Charlton made an operating loss of £7.4m in the 2012/13 season - a marginal improvement of £69,000 on the previous year following promotion from League One.
A £1.7m profit on the disposal of players - up from £1.0m in 2011/12 - helped reduced the club’s overall loss for the year to £6.0m, compared to £6.8m in 2011/12.
However, by June 2013 the club owed parent company Baton 2010 Limited £18.4m - an increase of more than £9m on a year earlier. Against this bank loans and overdrafts reduced from £6.4m in 2012 to £4.8m in 2013.
The figures are disclosed in the annual company return recently lodged at Companies House and now available for public inspection.
They are in line with the information published by Voice of The Valley last autumn following the leaking of the due diligence report being used to offer the club to potential purchasers, although these included budget predictions for the fourth quarter.
The accounts disclose that the club has generated income from transfer fees (including contingency payments) of £570,000 in the current financial year (to January 17th, when they were signed off by the board), which will be substantially in respect of the sale of Jonjo Shelvey from Liverpool to Swansea.
The £1.7m in 2012/13 is attributed to contingent appearance payments from Shelvey, Robbie Elliott, Carl Jenkinson and - more unexpectedly - Frazer Richardson, who left The Valley in 2010 - as well as promotion clauses in the sale of Mark Hudson and Paddy McCarthy, and the transfers of youngsters Kasey Palmer and Ryan Huddart.

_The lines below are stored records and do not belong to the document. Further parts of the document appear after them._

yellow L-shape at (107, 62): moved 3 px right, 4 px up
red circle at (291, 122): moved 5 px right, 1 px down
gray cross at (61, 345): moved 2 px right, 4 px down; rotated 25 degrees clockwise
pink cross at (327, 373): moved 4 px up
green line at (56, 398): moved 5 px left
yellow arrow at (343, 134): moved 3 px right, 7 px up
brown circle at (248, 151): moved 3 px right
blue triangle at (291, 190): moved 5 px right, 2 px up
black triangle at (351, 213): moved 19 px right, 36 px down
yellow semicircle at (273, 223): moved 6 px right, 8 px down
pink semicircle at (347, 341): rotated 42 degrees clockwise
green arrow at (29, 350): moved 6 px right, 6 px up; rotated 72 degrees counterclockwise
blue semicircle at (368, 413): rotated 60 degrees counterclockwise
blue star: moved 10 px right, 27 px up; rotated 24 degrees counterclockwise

Turnover increased by £3.4m in 2012/13, of which £2.95m was increased central income from the higher TV and solidarity payments in the Championship.

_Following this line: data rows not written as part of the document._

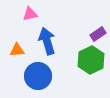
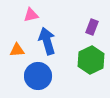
pink triangle: moved 1 px right, 1 px down
purple rectangle: moved 6 px left, 7 px up; rotated 35 degrees counterclockwise
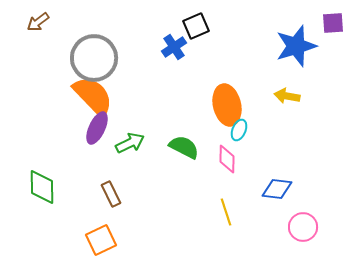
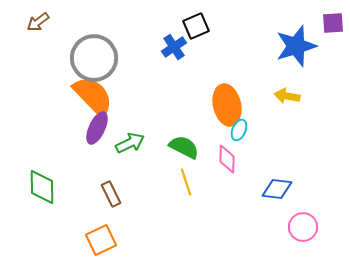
yellow line: moved 40 px left, 30 px up
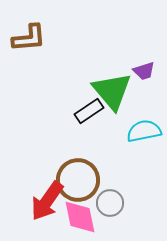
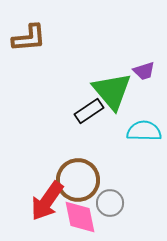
cyan semicircle: rotated 12 degrees clockwise
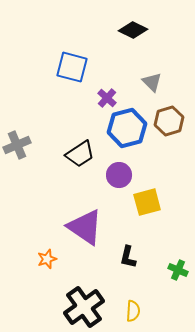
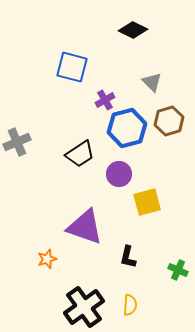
purple cross: moved 2 px left, 2 px down; rotated 18 degrees clockwise
gray cross: moved 3 px up
purple circle: moved 1 px up
purple triangle: rotated 15 degrees counterclockwise
yellow semicircle: moved 3 px left, 6 px up
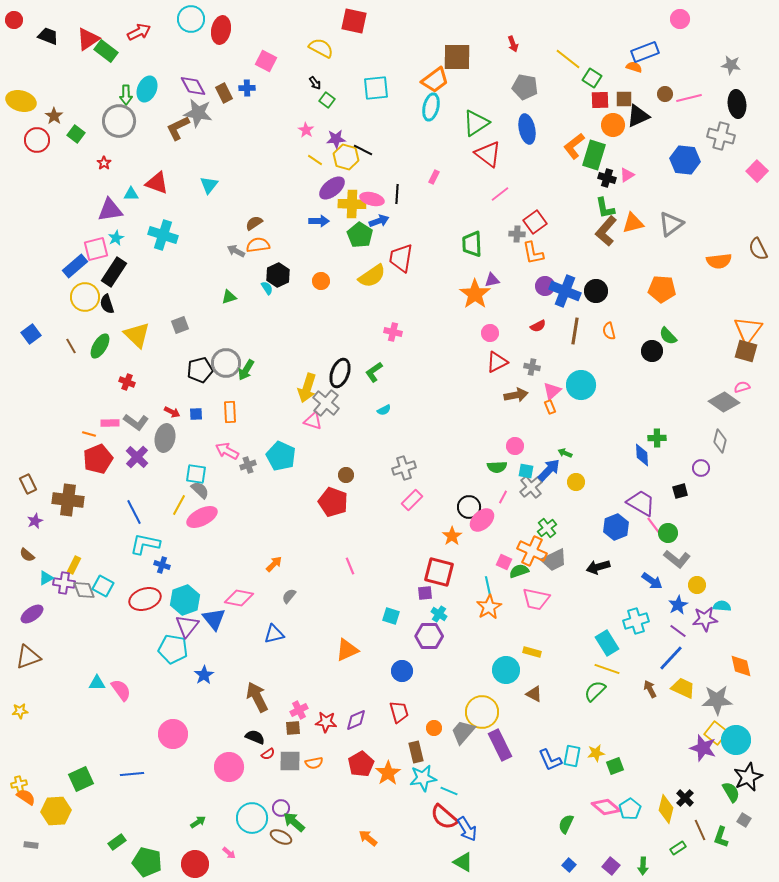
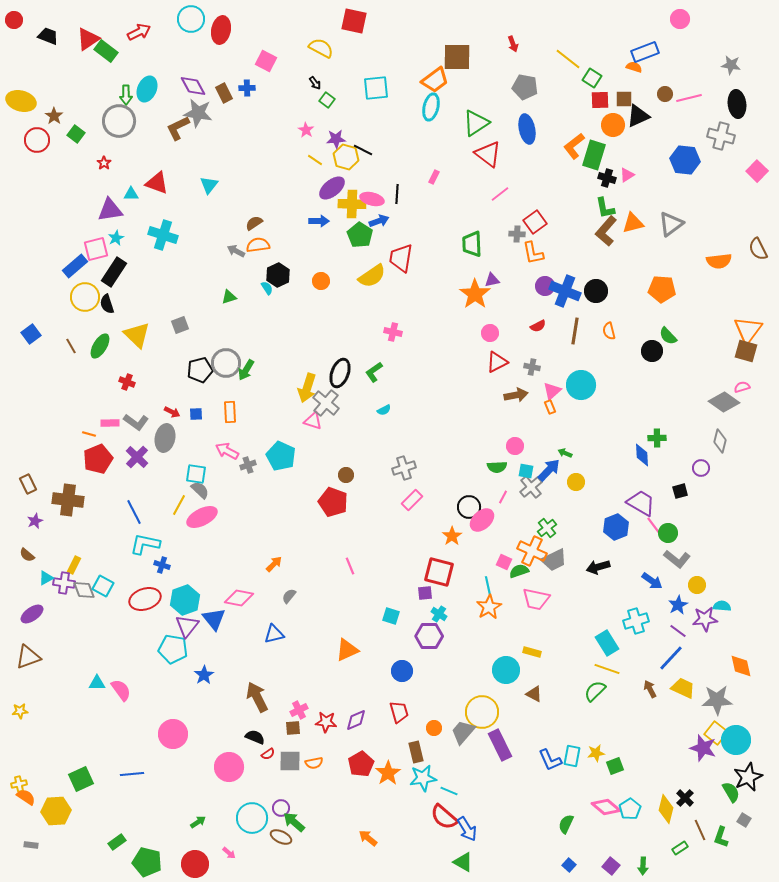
green rectangle at (678, 848): moved 2 px right
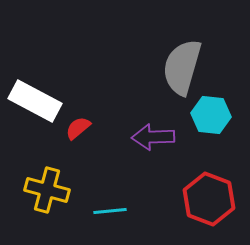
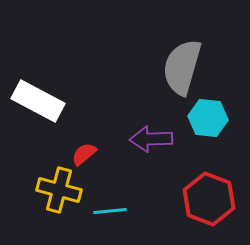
white rectangle: moved 3 px right
cyan hexagon: moved 3 px left, 3 px down
red semicircle: moved 6 px right, 26 px down
purple arrow: moved 2 px left, 2 px down
yellow cross: moved 12 px right
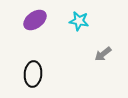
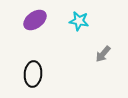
gray arrow: rotated 12 degrees counterclockwise
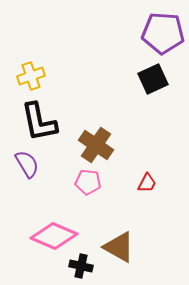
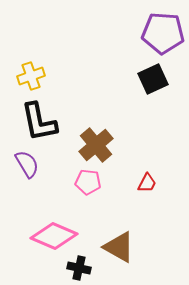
brown cross: rotated 16 degrees clockwise
black cross: moved 2 px left, 2 px down
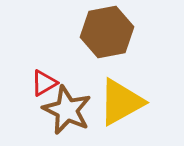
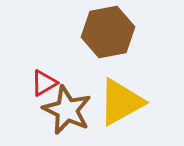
brown hexagon: moved 1 px right
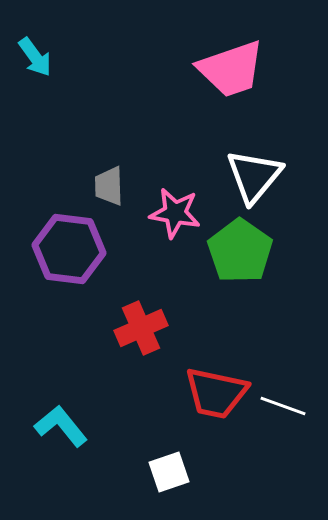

Match day revenue was also up by 10 per cent, to £5.6m. Much of the increase, however, can be explained by the increase in the average number of away supporters between the two divisions. Given that season-ticket revenue climbed as numbers increased, home match ticket sales must have declined following promotion.
The report notes in particular a “small decrease” in programme income, which it attributes to supporters turning to new media for information.

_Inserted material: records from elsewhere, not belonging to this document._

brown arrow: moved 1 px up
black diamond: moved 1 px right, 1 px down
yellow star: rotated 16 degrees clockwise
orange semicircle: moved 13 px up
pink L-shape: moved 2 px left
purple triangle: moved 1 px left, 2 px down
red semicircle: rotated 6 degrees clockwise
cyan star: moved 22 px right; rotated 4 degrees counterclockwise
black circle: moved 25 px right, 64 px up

Other commercial income fell by more than £400,000, which the report explains as a consequence of the franchising out of the club’s retail operation, meaning only the royalty received form Just Sports appears in the turnover of £1.4m.
It says that discounting retail there was growth of 5 per cent in such turnover, although this might still be considered modest against the background of the club returning to the higher division, with the increased media exposure and commercial opportunities that this brings.
Operating expenses were up £3.0m to £17.3m, reflecting the increase in player wages resulting from promotion. The total staff costs of £12.0m represented 101 per cent of turnover, as opposed to 104 per cent the previous year.
Nevertheless, there was almost no growth in non-football staff, which increased by one to 56, while the football side rose from 73 to 90, reflecting the increased numbers of academy support staff.
There was no change in the £4.4m due to former directors during the year, although the similar loan to Richard Murray reduced from £4.15m to £3.27m. Murray also continued to underwrite the overdraft of £800,000 at June 30th, 2013.
The report notes that the ultimate holding company is now Staprix NV, which is 95 per cent owned by Roland Duchatelet, although Baton 2010 remains the immediate parent company.